▶ **Exercises to complete**:
1) Answer these questions about the passage on New Year's resolutions, using only what it states.
(a) Which popular resolutions tracked by the U.S. government does it list?
(b) What does it say self-control involves?
(c) What should a person who is giving up smoking stop doing?
2) In the passage on New Year's resolutions, rewrite the part starting with "However, research shows" and going on through "the ultimate goal.", replacing "lifestyle changes" with "changes in daily habits".
═════ Selected passage
January 1st is a popular time of year to make resolutions. The U.S. government even tracks the most popular resolutions, which include drinking less alcohol, eating healthy foods, getting fit and getting a better job.
However, research shows that these types of resolutions are prone to failure. Perhaps the biggest reason is that they aren’t actual goals, but rather lifestyle changes. To increase your likelihood of following through on a resolution, you need to develop a plan in addition to the ultimate goal.
If your goal is to get fit, you might decide to work out more. Anyone who has visited their gym in the last month probably noticed it was a lot more crowded than usual. Maybe you also know that it won’t be quite so crowded in a few weeks. Why is this? Eventually, people get busy and other priorities emerge that conflict with the goal of going to the gym. Not having a plan that accounts for those conflicts – like going to the gym in the morning on days when you can’t go at night – can doom the larger goal to failure.
Another important part of keeping resolutions relates to self-control. Self-control involves prioritizing longer-term goals over shorter-term temptations or obstacles. People fail at self-control when, instead of maintaining a gym schedule, they meet up with friends, focus on insignificant work matters, or just give in to laziness.
Yet self-control can be strongly enhanced by following a couple of steps: First, change your environment. If you are giving up smoking, stop hanging out with smokers in order to remove the temptations or impediments to your goal. If you’re trying to get a better job, then set aside space (by going to the library after work instead of home to the TV) as well as time.
══════════
═════ Recorded data
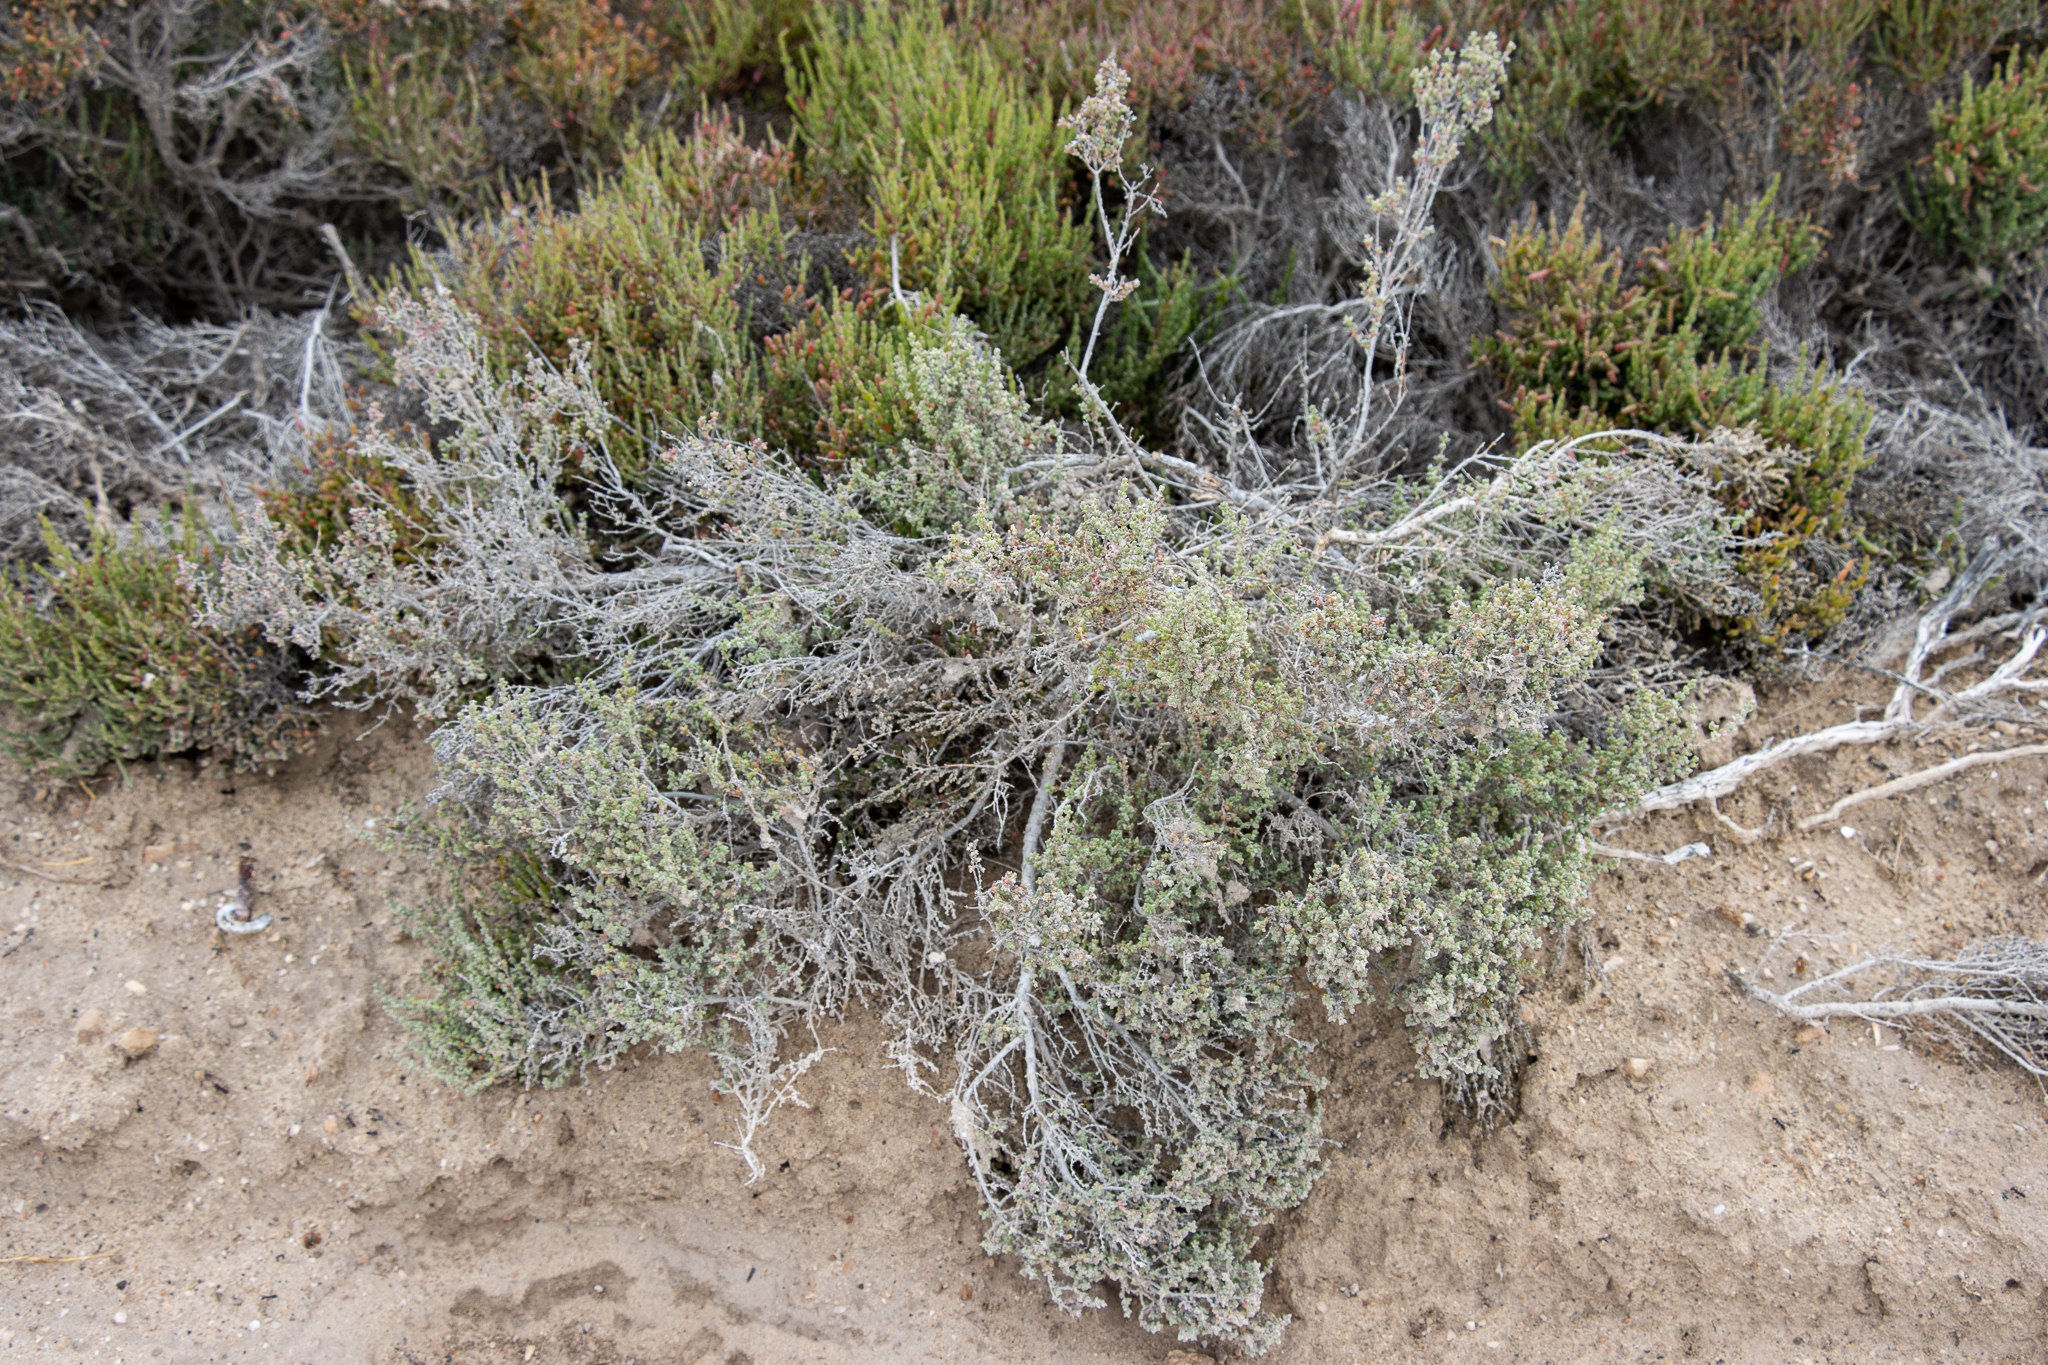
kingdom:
══════════
▶ **Solution list**:
1)
(a) Drinking less alcohol, eating healthy foods, getting fit and getting a better job.
(b) Prioritizing longer-term goals over shorter-term temptations or obstacles.
(c) Hanging out with smokers.

2)
However, research shows that these types of resolutions are prone to failure. Perhaps the biggest reason is that they aren’t actual goals, but rather changes in daily habits. To increase your likelihood of following through on a resolution, you need to develop a plan in addition to the ultimate goal.